#### WORK REQUIRED
In the entries below, count the lines holding "formand". Reply with the number only.

#### Saved data entries

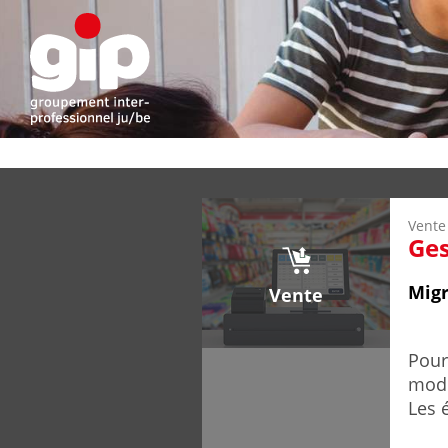
Vente
Ges
Migr
Vente
Pour
mode
Les 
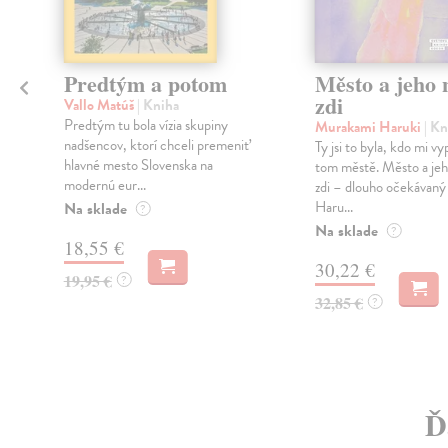
Predtým a potom
Město a jeho n
zdi
Vallo Matúš
| Kniha
Predtým tu bola vízia skupiny
Murakami Haruki
| Kn
nadšencov, ktorí chceli premeniť
Ty jsi to byla, kdo mi vy
hlavné mesto Slovenska na
tom městě. Město a jeh
modernú eur...
zdi – dlouho očekávan
Haru...
Na sklade
?
Na sklade
?
18,55 €
30,22 €
19,95 €
?
32,85 €
?
Ď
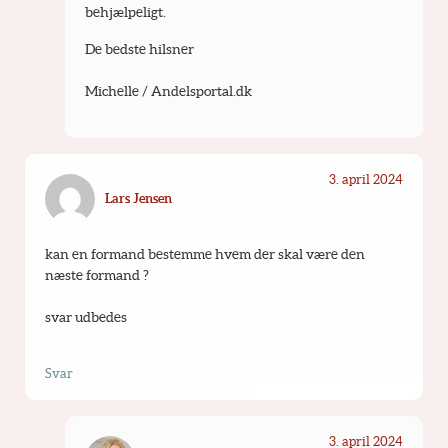
behjælpeligt. 
De bedste hilsner
Michelle / Andelsportal.dk
3. april 2024
Lars Jensen
kan en formand bestemme hvem der skal være den 
næste formand ?
svar udbedes
Svar
3. april 2024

#### TASK RESULT
2